Weapons incinerator on track to destroy stockpile by 2010
The Associated Press
7/19/2004, 1:55 a.m. CT
ANNISTON, Ala. (AP) -- The Anniston chemical weapons incinerator is on track to destroy the 4.1 million pounds of sarin, VX and blister agent that remains in its stockpile by 2010, officials said.
The Army's incinerator has burned all non-leaking, drainable sarin-filled rockets in the stockpile since opening in August 2003, accounting for about 5 percent of the its munitions and 7 percent of the its agent.
Site manager Tim Garrett said burning through the rest of the stockpile likely will take the next six years.

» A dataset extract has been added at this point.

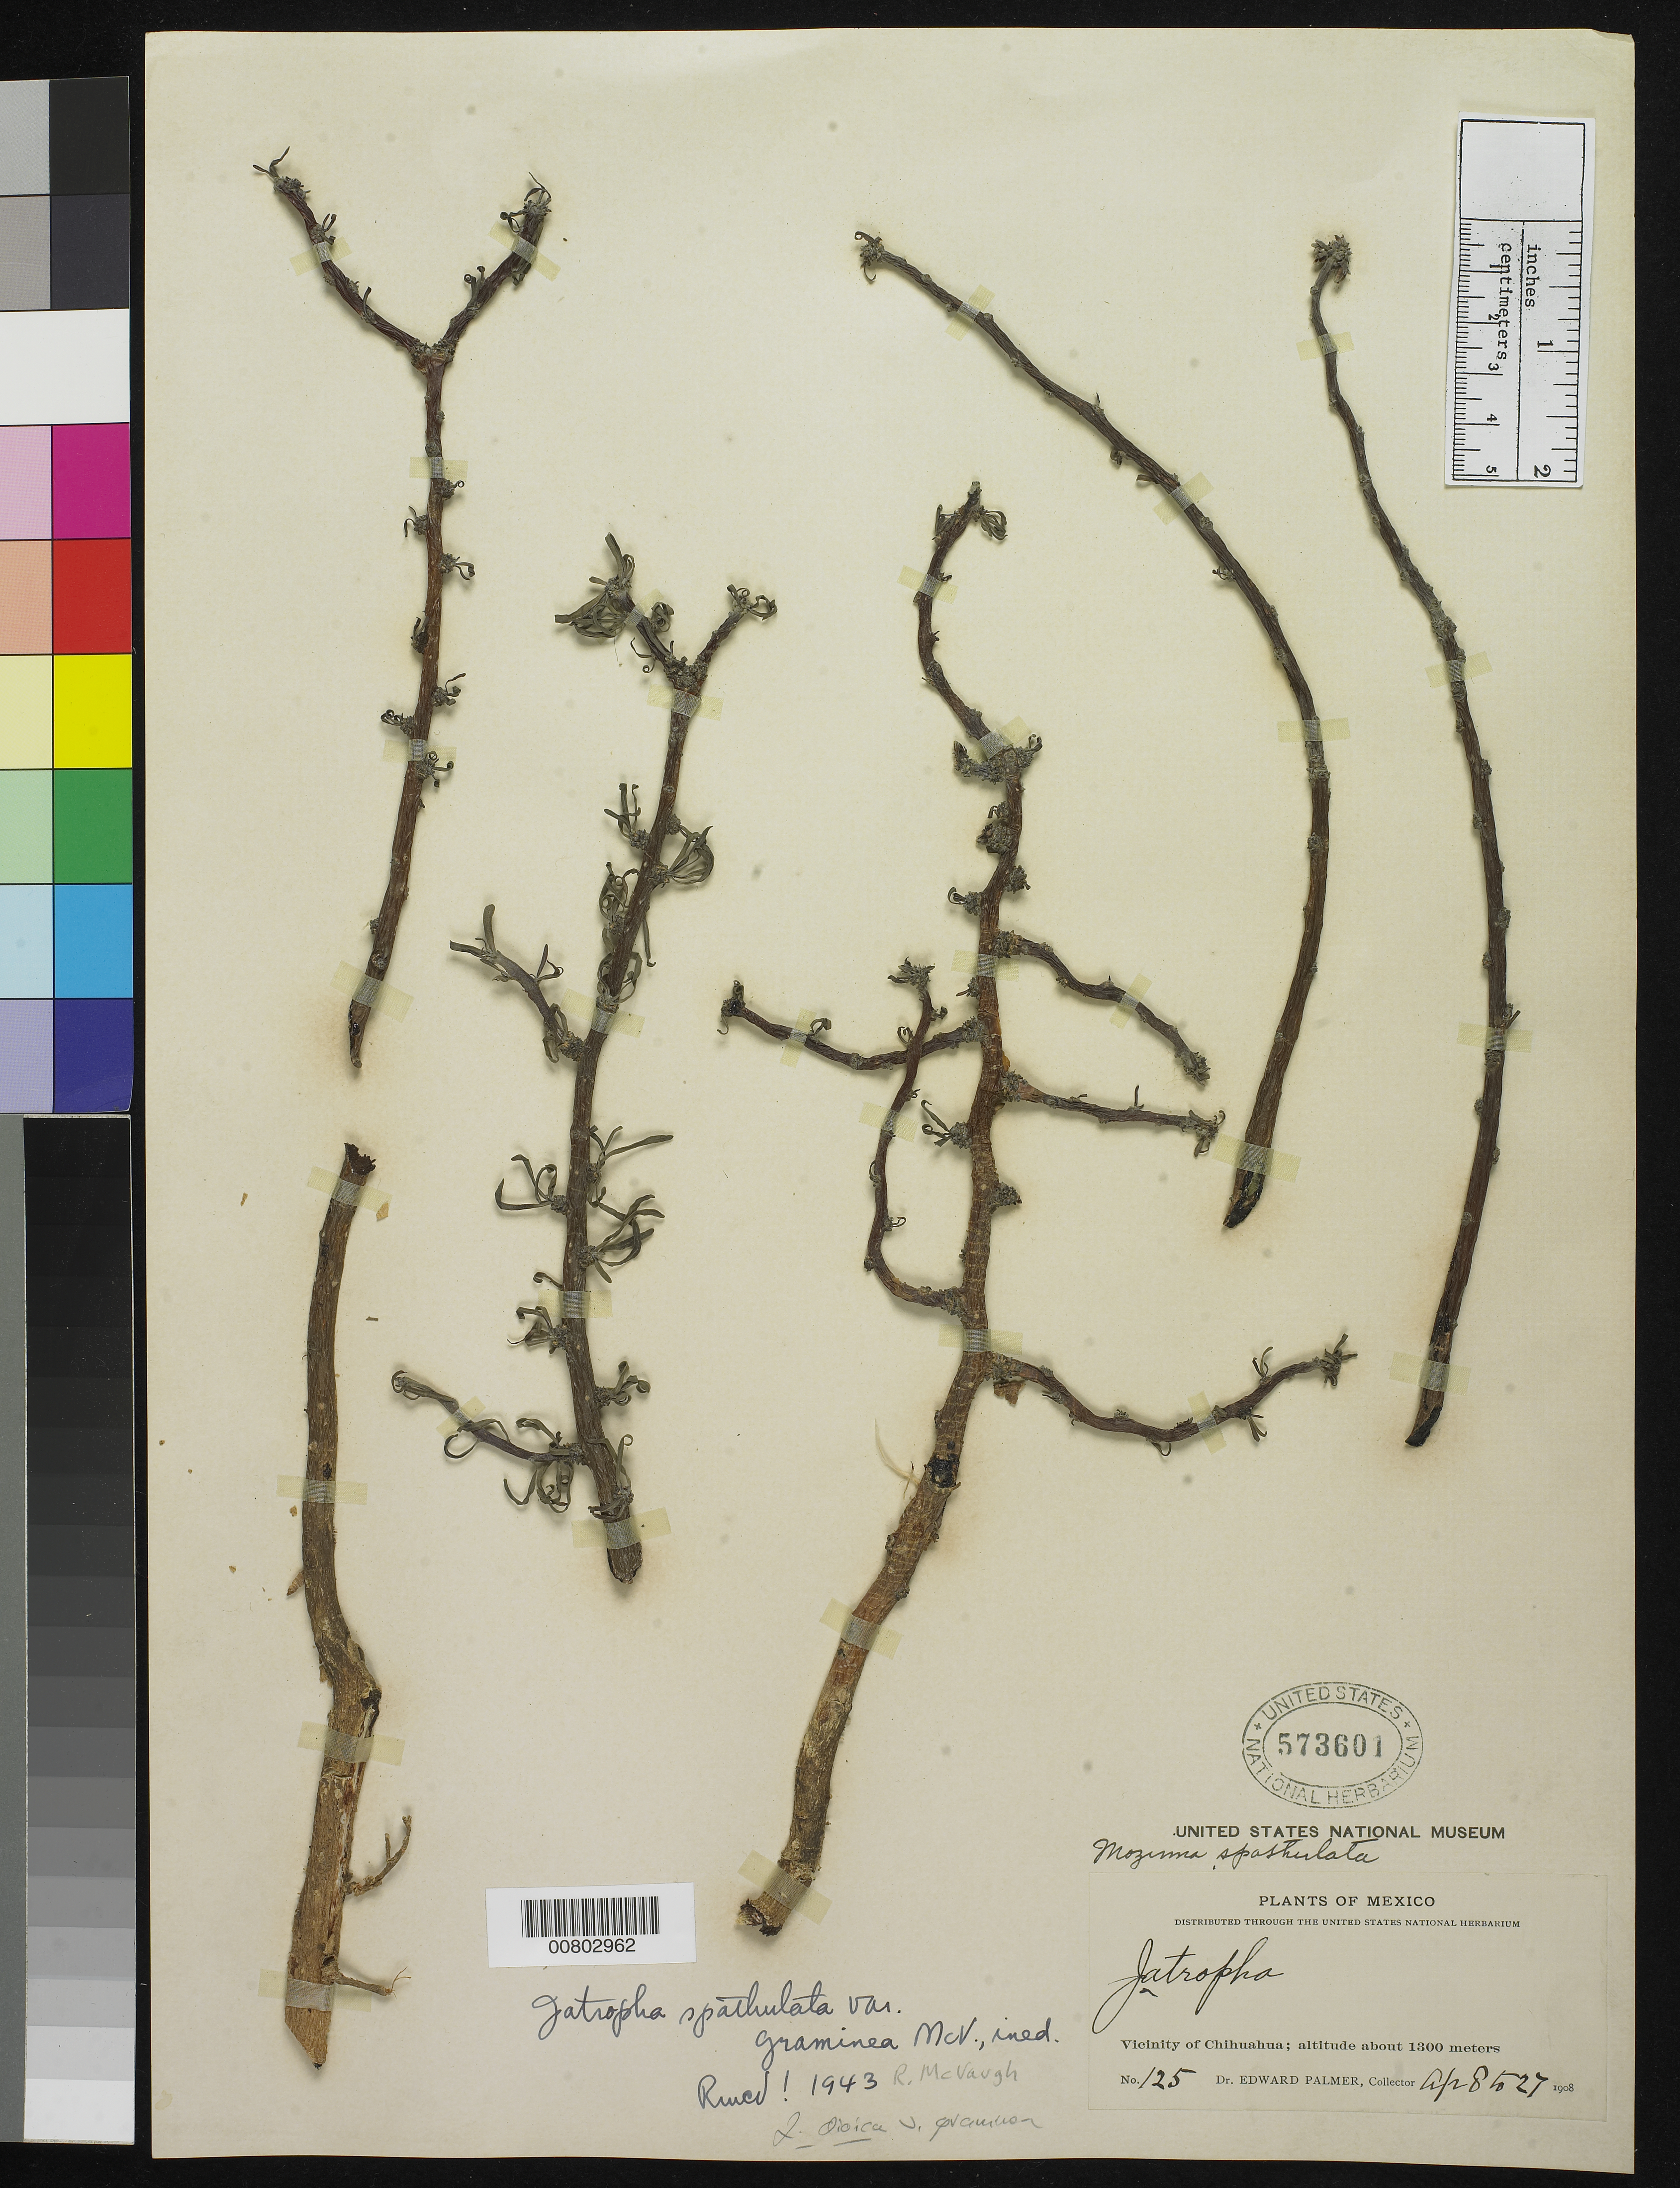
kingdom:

The incinerator is scheduled to finish destroying sarin-filled rockets this year and begin burning VX-filled munitions in 2006 before moving on to munitions filled with blister agent.
Despite progress at Anniston and other sites, the international effort to destroy chemical weapons is far behind schedule and astronomically more costly than anticipated.
Russia and the United States account for almost all of the world's known chemical weapons but neither country will meet the 2007 deadline for full destruction set in a 1997 treaty, according to a March report by the General Accounting Office.
A proposed 2012 deadline also is unlikely to be met, according to the report.
Army officials say factors including regulatory and environmental delays are to blame for the slow pace and a program cost that went from $2 billion to a projected $25 billion.